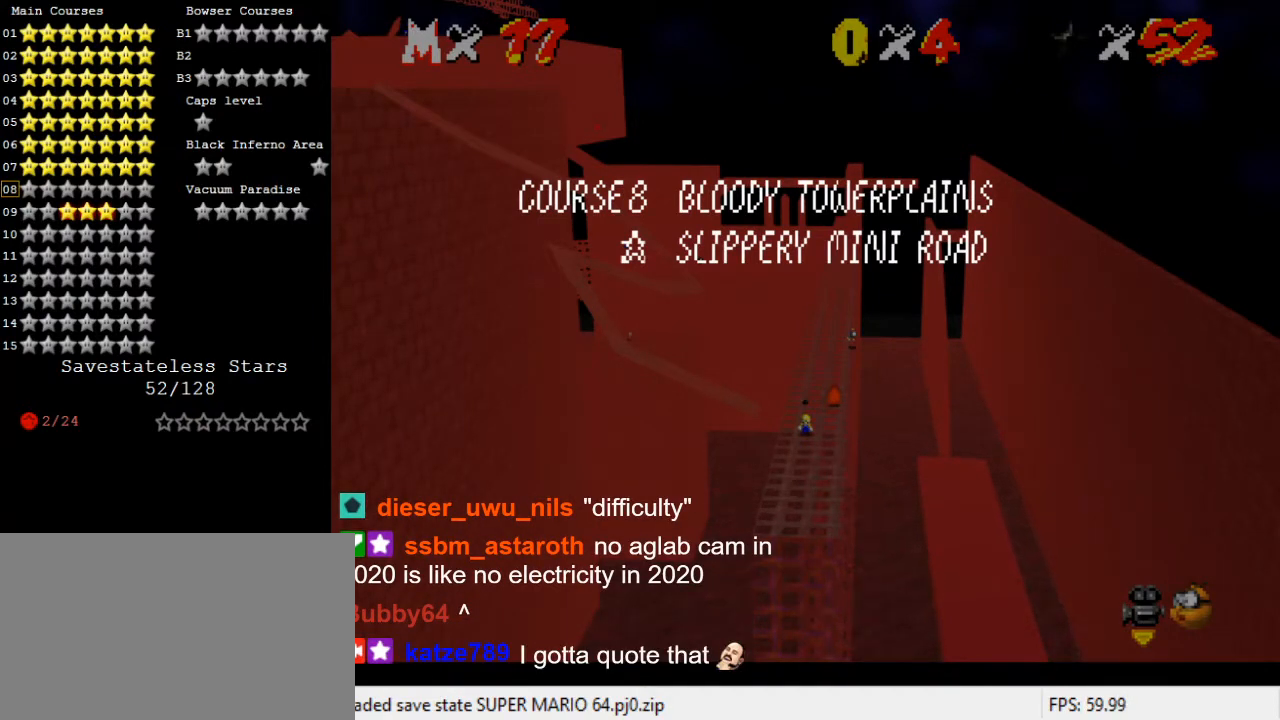
{"keys": ["ctrl"], "events": [[33, "ctrl", "down"]]}
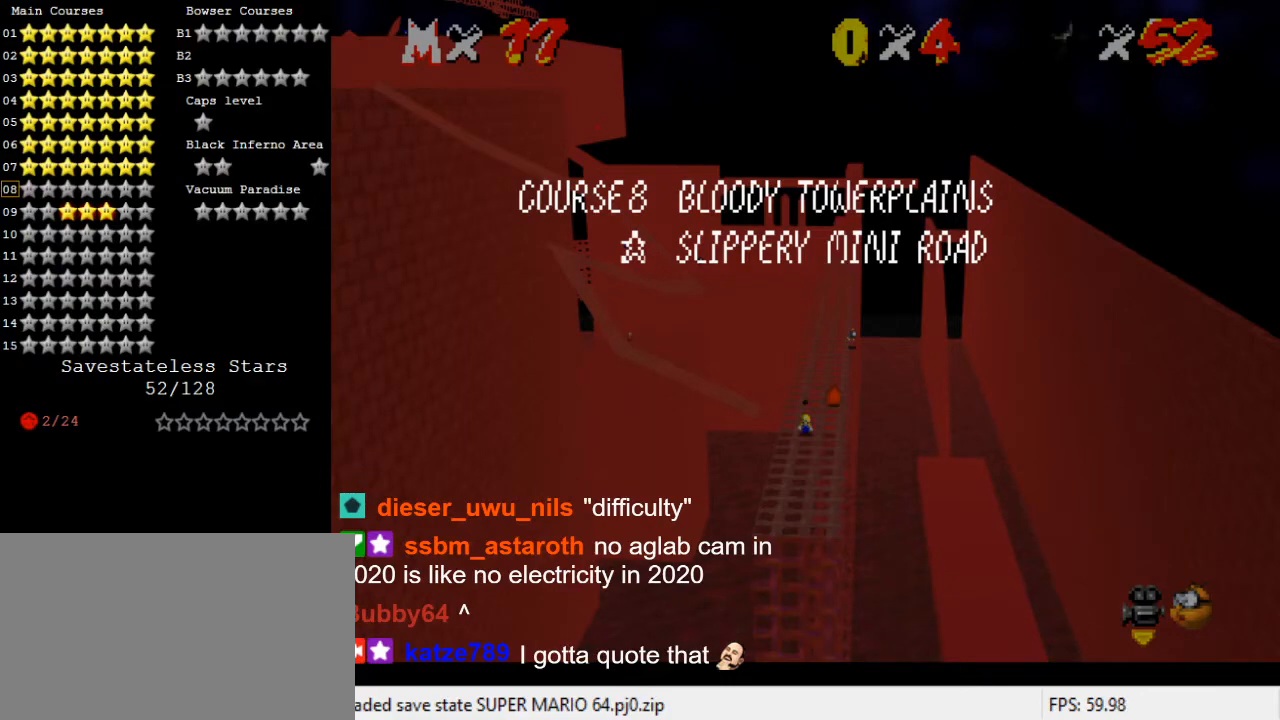
{"keys": [], "events": [[233, "c", "down"], [333, "c", "up"], [333, "ctrl", "up"]]}
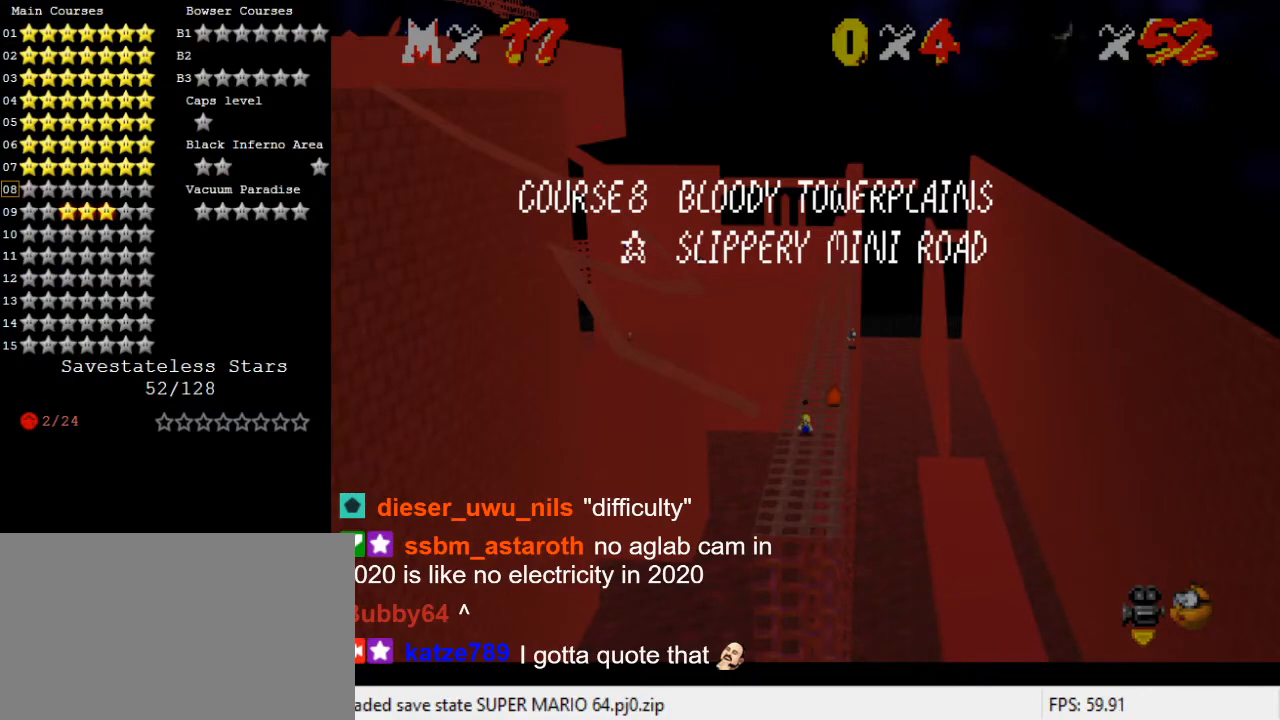
{"keys": [], "events": [[300, "shift", "down"], [400, "shift", "up"]]}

+--

[About this exercise]: Copy out each line of the material that holds the word "ctrl".

[Solved problem]:
{"keys": ["ctrl"], "events": [[33, "ctrl", "down"]]}
{"keys": [], "events": [[233, "c", "down"], [333, "c", "up"], [333, "ctrl", "up"]]}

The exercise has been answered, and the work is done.